I am comfortable with coming of age stories, exploring ones sexuality and experimentation. It is a sad fact that many of us suffer abuse in some form or other growing up. I think what I found uncomfortable was I was not expecting this story to have the kind of violence it did. There is not an easy resolution to these kinds of wrongs and having a setting where the evil villain gets his comeuppance is, as a friend stated, a form of “vicarious vengeance”.

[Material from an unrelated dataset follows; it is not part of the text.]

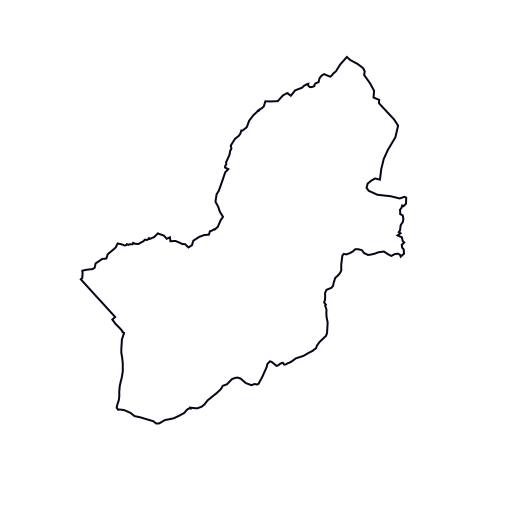 outline of Todee, Montserrado, Liberia, rotated 228°
{"feature_id": "62588387B18343621802172", "entity_name": "Todee", "entity_type": "district", "adm_level": 2, "iso_a3": "LBR", "parent_name": "Liberia", "parent_adm1": "Montserrado", "projection": "natural_earth1", "projection_center": [-10.474, 6.631], "detail": "fine", "context": "isolated", "style": "outline", "palette": "ink", "viewbox_px": 512, "rotation_deg": 228, "n_neighbors": 0, "source": "geoboundaries", "source_scale": "gbopen_adm2", "svg_char_len": 5775}
<svg xmlns="http://www.w3.org/2000/svg" viewBox="0 0 512 512"><g transform="rotate(228 256 256)"><path d="M343.1,456.7L342.0,446.8L341.4,444.7L339.8,439.0L339.8,438.2L339.9,435.1L339.6,434.3L339.5,432.0L339.5,431.3L339.5,431.2L340.7,430.6L344.7,428.7L345.6,428.3L345.9,427.0L346.1,425.2L345.9,424.1L345.8,422.6L344.7,420.9L344.3,420.2L343.3,418.8L343.9,417.3L344.4,415.9L344.4,415.4L344.3,414.8L344.2,414.2L343.7,413.6L343.2,413.1L343.5,412.2L344.3,410.3L345.3,409.4L345.6,409.1L346.7,408.8L347.0,408.8L348.6,409.3L349.0,410.0L349.5,409.0L349.5,408.9L350.4,405.6L350.4,405.1L350.2,403.0L352.9,396.0L351.8,389.1L353.3,388.9L354.2,388.5L355.4,388.3L355.9,388.2L356.0,388.3L356.1,388.1L356.5,387.2L357.3,383.3L356.5,375.8L360.3,371.2L361.0,370.4L363.7,367.5L364.7,366.4L364.1,365.5L362.5,362.8L361.9,361.7L361.9,359.9L362.0,358.6L362.1,358.3L362.6,356.4L362.1,356.0L362.2,354.9L362.7,354.7L362.4,352.4L362.4,349.6L362.4,348.5L362.0,346.1L361.1,341.3L361.0,341.2L358.6,336.7L358.1,335.9L358.1,335.4L357.9,334.9L358.1,331.9L358.3,329.6L359.1,329.1L358.1,327.4L357.4,326.2L356.8,323.7L357.1,318.9L357.1,318.7L356.2,315.5L355.5,313.1L355.2,311.9L355.0,311.4L354.6,310.8L353.0,310.1L351.9,309.1L351.7,307.7L350.8,306.3L349.1,304.3L348.1,302.1L345.7,296.6L344.9,295.9L343.9,295.1L343.6,293.5L342.5,292.2L340.3,293.0L339.1,293.5L338.8,289.2L336.4,284.8L336.1,284.3L335.0,282.4L333.4,279.4L333.0,278.7L329.4,272.1L329.1,271.0L328.3,268.4L328.1,267.8L326.3,265.7L326.2,265.6L325.2,264.3L324.7,263.7L323.4,262.2L319.0,261.1L318.0,260.9L316.2,260.1L312.9,258.7L312.1,258.6L308.3,257.9L307.2,257.7L307.0,256.9L306.3,254.0L306.0,253.3L306.0,253.0L305.7,252.6L304.7,250.3L303.7,248.2L303.2,247.1L303.3,244.0L303.3,243.1L303.7,243.1L303.9,242.3L304.6,239.5L304.7,239.3L305.2,238.3L303.4,235.3L306.3,231.4L308.2,226.6L308.4,225.2L309.2,220.4L309.3,219.7L308.6,218.5L306.9,215.6L306.9,215.2L307.2,213.6L307.6,211.5L312.3,211.2L314.1,209.3L314.7,209.1L315.6,208.7L317.3,208.0L317.8,207.8L321.0,206.2L321.5,205.7L324.2,202.3L327.5,204.5L328.5,201.2L332.6,201.2L332.9,201.1L335.8,199.6L336.3,199.3L337.2,198.8L338.5,198.2L338.2,193.0L339.8,188.4L340.8,188.4L340.5,187.3L341.0,185.5L342.5,184.3L342.3,182.2L343.3,178.3L343.5,176.7L345.9,174.4L347.9,173.5L347.3,172.2L349.3,169.8L349.7,168.5L351.2,168.0L351.0,166.9L351.5,165.6L351.9,165.3L354.3,164.1L354.7,163.9L355.4,163.4L357.9,161.5L356.4,157.8L356.3,157.6L356.2,157.3L356.2,155.7L356.3,152.4L356.3,152.1L356.4,150.3L356.5,148.7L356.5,147.3L356.5,146.9L355.6,145.4L354.6,143.7L354.3,143.1L354.4,142.8L356.7,139.8L357.8,131.8L357.5,131.4L356.2,129.6L355.5,128.6L355.2,128.1L355.7,125.7L359.1,121.0L361.3,117.1L361.2,117.0L360.8,116.7L359.2,115.6L358.8,115.2L355.9,112.1L355.9,110.5L355.9,110.2L355.5,110.2L340.9,110.3L332.8,110.3L324.8,110.4L304.9,110.5L304.9,106.7L300.8,106.3L299.9,106.2L293.0,106.5L289.5,106.4L289.0,105.9L287.1,106.5L285.0,102.8L283.8,100.6L282.0,98.8L277.6,94.3L274.4,91.3L269.7,88.3L265.3,85.1L259.3,79.7L255.1,74.4L253.6,72.0L252.5,70.5L250.6,67.8L246.8,63.7L244.0,61.2L242.8,60.1L240.5,57.3L238.3,53.5L238.0,52.9L236.9,51.5L236.4,50.9L235.5,50.9L233.9,50.7L233.2,51.9L231.9,53.1L229.5,55.0L226.2,56.5L225.3,56.9L223.2,57.8L218.3,58.6L213.5,62.1L207.7,65.6L202.0,69.1L198.2,69.8L196.3,72.2L196.2,72.8L195.9,74.4L195.0,78.6L192.2,83.2L190.3,86.6L189.7,88.8L188.4,93.1L188.3,93.9L187.6,96.5L187.4,98.6L187.6,99.5L187.8,100.2L187.9,103.1L187.1,104.9L186.6,105.2L187.3,105.6L182.5,110.0L181.9,110.8L181.9,111.0L180.4,114.7L180.2,117.7L180.2,118.3L180.8,121.9L180.9,122.5L181.1,123.6L180.4,136.0L180.5,136.4L180.5,138.7L180.6,140.8L181.4,143.5L181.8,144.3L180.3,148.1L180.1,148.3L180.5,154.5L180.6,156.0L179.8,157.5L179.5,158.8L178.7,159.7L178.2,160.8L177.1,161.5L176.8,161.7L176.4,161.7L175.5,162.5L168.4,163.4L164.5,165.4L163.3,166.1L162.9,166.4L162.7,167.0L162.6,167.3L161.9,169.2L159.8,170.8L159.7,171.0L159.3,172.7L159.9,174.0L160.1,174.4L161.1,177.4L161.4,178.4L162.8,181.8L163.0,182.0L164.0,184.4L166.1,189.2L168.1,192.1L168.2,192.7L168.3,194.7L168.4,195.9L168.0,196.2L166.3,196.9L160.6,197.7L160.3,198.4L159.9,199.4L159.7,202.3L158.7,204.5L156.4,204.3L155.5,205.6L155.1,207.6L155.1,207.9L154.4,209.3L153.8,211.9L153.2,217.3L150.7,222.8L150.0,224.6L148.7,230.6L147.6,234.7L147.6,235.7L147.3,238.9L147.9,240.0L148.6,241.3L149.6,245.7L149.8,254.6L151.2,257.2L155.1,261.2L158.5,264.6L158.9,264.9L163.3,267.5L165.3,269.1L165.6,269.3L166.3,269.9L169.0,272.5L173.0,274.3L173.1,275.4L175.8,275.5L177.4,278.1L179.2,279.9L181.4,281.8L182.4,282.7L183.7,285.8L181.9,290.7L182.2,293.3L184.1,295.7L185.4,298.0L186.7,300.2L186.7,304.1L187.2,307.4L188.3,309.8L192.5,313.5L194.4,315.7L197.8,319.6L198.4,320.3L198.9,322.5L196.6,324.4L195.2,328.1L194.6,331.0L194.6,331.6L194.6,334.4L192.5,336.6L189.4,338.6L185.9,338.2L182.7,339.6L181.9,339.9L180.3,342.1L178.3,345.8L178.1,346.2L177.0,349.2L175.4,351.6L174.2,353.4L173.8,354.0L169.0,355.3L165.5,356.6L164.6,360.3L162.7,363.1L160.4,363.8L158.7,363.1L158.7,367.6L162.2,370.2L164.4,370.2L166.8,371.8L166.8,375.1L169.1,375.1L171.0,376.2L172.3,376.9L176.6,375.0L176.2,378.6L178.2,378.1L178.6,380.0L180.5,382.3L182.1,384.2L183.1,388.0L184.9,390.3L185.7,390.8L188.0,392.2L190.6,391.2L194.0,394.0L194.5,396.6L195.7,398.5L194.3,399.0L194.5,402.5L198.9,406.7L200.6,406.0L202.6,401.3L210.4,396.0L218.9,388.4L220.3,387.2L229.0,383.4L232.6,383.7L235.1,387.4L234.9,390.7L234.9,391.9L233.9,396.4L229.8,399.2L233.3,403.2L236.9,407.4L239.8,411.7L241.4,414.0L242.6,415.8L246.7,425.2L247.5,427.9L251.0,439.1L257.3,448.1L257.8,448.8L265.1,450.0L275.9,449.8L280.9,449.7L287.2,449.6L288.2,450.6L289.6,452.0L295.1,449.4L299.8,454.3L307.5,456.2L308.2,456.3L318.2,457.5L318.6,458.0L319.3,458.9L320.4,460.3L323.9,461.3L330.4,460.1L338.5,457.2L343.1,456.7Z" fill="none" stroke="#020617" stroke-width="2"/></g></svg>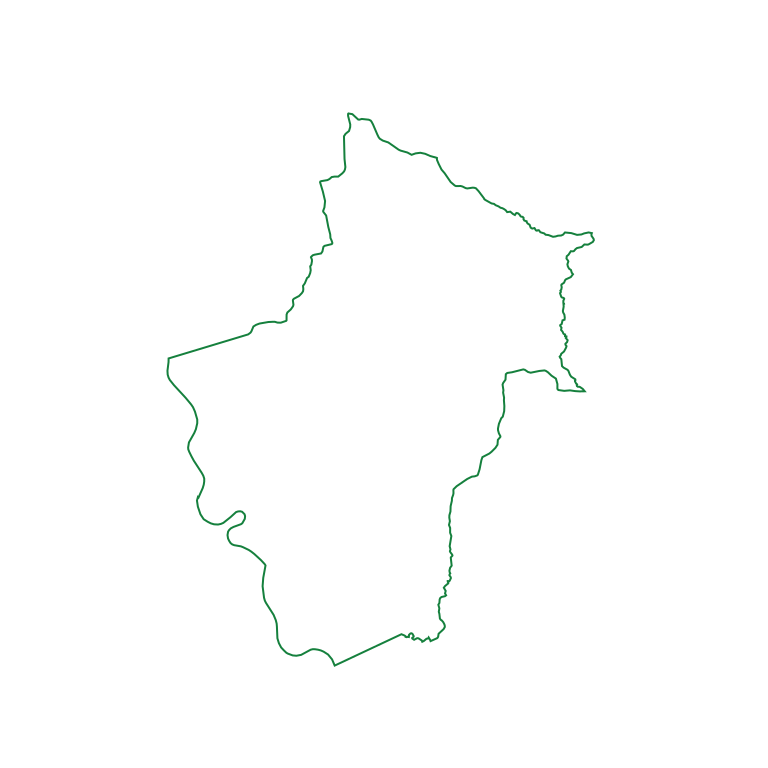 La Unión, Valle del Cauca, Colombia, rotated 137°
{"feature_id": "7082276B77686816472796", "entity_name": "La Unión", "entity_type": "district", "adm_level": 2, "iso_a3": "COL", "parent_name": "Colombia", "parent_adm1": "Valle del Cauca", "projection": "robinson", "projection_center": [-76.127, 4.537], "detail": "fine", "context": "isolated", "style": "outline", "palette": "green", "viewbox_px": 768, "rotation_deg": 137, "n_neighbors": 0, "source": "geoboundaries", "source_scale": "gbopen_adm2", "svg_char_len": 6166}
<svg xmlns="http://www.w3.org/2000/svg" viewBox="0 0 768 768"><g transform="rotate(137 384 384)"><path d="M191.9,474.9L192.9,476.5L196.4,479.7L196.9,480.9L197.5,486.2L195.9,496.8L195.7,501.6L193.9,507.7L192.4,511.8L191.1,513.3L194.7,519.2L196.9,524.3L199.7,528.3L203.6,531.1L207.5,532.8L209.0,537.3L212.7,543.4L213.5,545.4L216.1,557.7L218.9,562.9L219.8,566.3L219.6,568.2L218.7,571.1L215.0,581.4L214.2,584.4L214.1,585.8L214.9,587.7L219.5,593.0L221.7,594.1L222.5,595.0L223.1,602.9L225.5,606.1L226.1,606.0L227.4,604.6L231.7,596.8L233.6,594.9L237.0,592.9L241.4,593.2L244.3,592.5L259.4,575.5L264.3,569.0L266.3,567.5L268.2,566.7L270.8,566.5L276.0,566.9L278.7,569.4L281.1,571.0L284.1,571.1L286.3,571.7L291.6,575.2L292.5,575.5L293.2,575.1L297.5,566.4L302.3,558.0L307.1,553.8L310.6,552.0L311.0,551.2L311.4,546.7L317.6,536.9L321.3,530.1L323.6,527.3L324.5,524.6L325.5,522.5L326.1,522.0L326.9,522.0L333.3,525.6L334.8,525.6L338.7,522.9L341.0,522.4L346.7,526.0L348.3,526.7L350.5,526.7L350.9,526.6L351.9,524.1L353.0,522.9L355.8,520.8L357.7,520.4L360.0,517.2L362.3,515.5L365.9,513.8L368.0,514.0L373.3,511.6L376.3,511.0L378.3,508.4L380.0,507.0L382.1,506.5L386.1,506.3L391.8,507.8L393.0,507.7L393.7,507.2L396.2,503.7L397.5,502.9L401.3,502.1L405.9,502.2L407.9,501.2L411.9,497.0L412.5,496.9L417.6,499.2L420.0,501.5L421.4,503.9L422.4,504.9L426.3,508.2L433.8,513.1L437.2,514.5L440.3,515.1L445.2,512.9L446.6,512.6L449.5,512.9L524.1,549.6L526.6,547.0L533.3,541.4L535.8,538.4L537.2,535.6L537.9,533.0L538.4,526.4L538.5,509.2L539.0,500.6L539.5,497.3L541.1,492.7L544.8,485.4L547.3,482.7L552.3,479.3L556.1,477.6L566.5,474.3L570.5,471.2L571.7,469.7L572.7,467.2L574.1,462.6L575.4,457.6L577.9,443.4L578.7,440.2L580.0,437.4L582.0,435.3L584.5,433.3L587.6,431.5L597.0,427.5L597.1,428.3L600.3,426.3L603.8,421.2L607.1,413.9L608.1,408.1L606.9,403.5L605.7,400.2L604.0,397.3L601.2,394.4L598.7,392.9L596.2,392.0L587.2,391.3L579.5,391.2L577.6,390.3L575.9,388.9L574.9,387.3L574.8,383.9L575.7,382.1L577.8,380.3L582.6,378.8L584.2,379.0L591.5,382.1L594.5,382.9L597.0,382.8L598.8,382.3L601.5,380.2L603.4,377.4L604.2,375.0L604.7,372.3L604.4,370.2L603.5,368.3L599.4,362.9L598.4,360.8L596.1,354.9L595.4,352.0L594.8,348.2L594.1,339.2L594.1,333.5L594.4,332.1L604.5,324.6L610.7,318.9L617.5,309.5L618.9,306.8L619.6,304.4L622.2,290.4L624.2,285.1L625.9,282.0L627.7,279.7L635.4,270.7L637.6,266.2L638.9,261.5L638.9,257.4L638.7,254.0L638.2,252.4L635.9,247.8L633.4,245.0L629.3,242.4L618.9,239.7L616.9,238.6L615.3,237.0L613.4,234.6L611.9,232.2L610.7,229.4L609.4,224.3L609.8,218.0L612.1,211.7L541.9,189.1L540.5,186.0L540.3,184.9L540.7,184.4L540.0,183.3L539.3,183.2L538.4,182.0L536.7,183.5L534.7,183.5L533.8,182.8L533.6,181.8L534.2,179.4L534.6,179.0L536.7,179.0L536.9,178.5L536.4,176.4L533.1,175.5L532.2,174.4L531.3,170.5L531.8,169.4L530.2,168.9L526.6,168.7L525.3,167.8L524.2,168.2L524.8,165.3L525.3,164.2L518.6,161.9L517.6,161.9L516.7,162.3L514.4,164.1L507.5,164.1L505.3,164.8L504.6,165.5L503.8,166.9L503.1,169.4L503.0,171.7L503.3,172.9L503.1,174.3L500.2,178.2L499.3,180.0L496.5,182.2L494.8,185.5L492.8,186.1L490.2,188.5L488.9,189.1L487.2,189.0L484.1,187.2L482.7,187.1L482.2,189.2L480.0,190.6L479.2,194.2L477.2,194.6L473.0,194.4L472.6,194.6L472.3,195.8L471.8,196.4L470.7,195.3L470.2,195.3L467.5,196.4L467.0,197.1L466.6,199.5L465.8,200.1L464.7,200.3L464.3,201.7L463.4,202.9L461.0,204.5L458.4,205.0L453.8,211.2L453.4,211.6L451.0,211.8L450.5,212.7L450.2,215.8L449.8,216.8L448.2,217.7L446.6,220.6L438.4,226.9L437.1,230.1L433.8,233.6L432.6,236.6L429.4,238.7L427.4,241.7L425.7,243.4L422.4,245.4L418.6,249.2L414.0,252.3L412.1,254.2L409.1,255.7L407.7,256.7L405.5,259.2L404.8,259.6L400.6,259.7L388.0,257.8L382.9,256.3L380.6,254.6L378.3,253.6L377.3,253.6L372.3,256.4L364.7,261.9L361.9,263.4L354.4,261.3L351.5,261.1L346.1,261.3L342.4,262.2L338.8,265.5L335.1,265.9L334.5,266.4L333.6,269.6L332.1,272.5L331.0,273.7L327.1,276.5L321.6,279.0L319.4,279.1L314.6,282.2L311.0,285.8L307.4,290.3L305.5,292.1L302.8,296.4L300.9,298.0L297.7,302.7L296.1,303.5L292.2,304.3L288.2,308.1L286.3,308.0L282.4,305.3L272.2,299.7L271.3,298.3L270.5,294.6L269.0,292.2L261.5,287.6L257.4,284.5L256.7,283.3L256.1,280.8L255.8,275.8L254.6,270.7L257.2,265.7L260.5,262.2L260.6,260.7L256.9,256.1L252.3,252.5L249.1,248.5L246.0,245.2L242.2,241.8L242.0,244.9L242.7,248.0L242.9,248.6L244.1,249.8L244.3,250.9L243.8,251.7L243.1,251.9L243.0,252.7L243.2,253.3L242.5,255.7L242.1,256.2L241.3,256.3L240.9,257.0L242.1,261.7L241.7,264.0L240.2,267.8L240.1,269.2L241.5,273.5L241.6,275.7L237.4,281.2L237.3,283.0L236.9,284.2L235.2,284.4L233.8,285.2L230.2,285.0L226.1,286.4L224.7,287.2L224.5,289.0L223.9,289.7L221.5,289.8L219.8,290.8L219.7,293.6L218.5,293.9L218.1,294.4L219.0,295.5L217.8,296.7L218.3,297.5L218.4,298.6L217.7,300.5L217.6,302.8L215.8,304.1L215.4,306.5L214.9,306.9L213.1,306.7L210.0,308.8L208.1,307.9L206.5,309.3L204.8,311.7L204.2,314.1L203.4,315.4L199.9,318.0L197.9,320.4L198.0,319.1L197.5,320.1L197.6,320.9L197.0,321.6L196.0,322.6L194.1,323.4L193.9,324.4L194.8,325.8L194.9,326.9L193.3,330.4L191.8,330.7L191.3,332.0L190.0,332.1L188.0,333.6L186.9,335.4L186.2,335.7L183.2,335.3L180.8,336.4L179.6,336.5L174.5,334.8L170.9,335.4L170.8,337.3L169.5,339.9L170.0,342.2L169.3,344.7L168.2,346.5L165.6,347.9L165.3,348.7L165.0,351.3L163.2,352.8L160.9,352.7L156.8,353.7L155.3,352.1L154.3,351.7L152.0,352.0L150.1,351.8L146.0,349.4L142.3,349.4L140.2,347.2L139.3,346.6L134.4,345.5L132.4,346.1L131.7,347.3L131.2,350.8L130.1,352.1L129.1,352.6L131.0,355.3L135.0,357.7L137.6,358.7L141.1,361.4L144.1,366.6L148.3,371.4L151.2,371.1L153.2,371.8L155.6,373.8L157.9,374.9L160.0,376.4L162.1,380.7L164.0,383.0L164.1,384.8L166.1,388.3L165.9,390.9L166.5,391.5L167.6,391.8L168.1,392.8L167.6,395.4L169.6,396.6L170.1,398.3L168.9,401.2L169.5,403.4L169.3,404.9L168.7,405.7L169.9,407.8L169.6,409.4L168.6,410.3L168.6,411.7L169.6,412.9L169.7,413.8L169.4,415.2L169.5,417.2L170.3,418.6L170.8,418.8L173.0,418.3L173.7,420.3L174.1,423.9L176.7,425.7L176.5,428.1L176.9,430.0L177.5,431.8L178.6,433.5L179.1,435.8L180.4,438.6L180.7,440.7L182.2,442.7L184.4,449.6L184.6,450.8L184.3,451.2L183.3,460.7L183.3,464.5L184.2,466.0L185.2,467.1L189.7,470.2L190.7,471.6L191.9,474.9Z" fill="none" stroke="#15803d" stroke-width="2"/></g></svg>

There is a happy ending and I was able to come away with something positive. There are twists to the story and the young man whose father was killed by his Aunt ends up killing a bad guy and admits that he will never ask someone to do something like that for him again. Necessary or not it made him sick and was not as easy to do as he thought. The story also reinforced that just because you have the genetics linking you to someone does not mean you have to be like that person. Although the setting is futuristic, the situations the characters dealt with are very real. The title of the story manifests throughout the book and I loved how Harry used colors to categorize the happy moments in his life.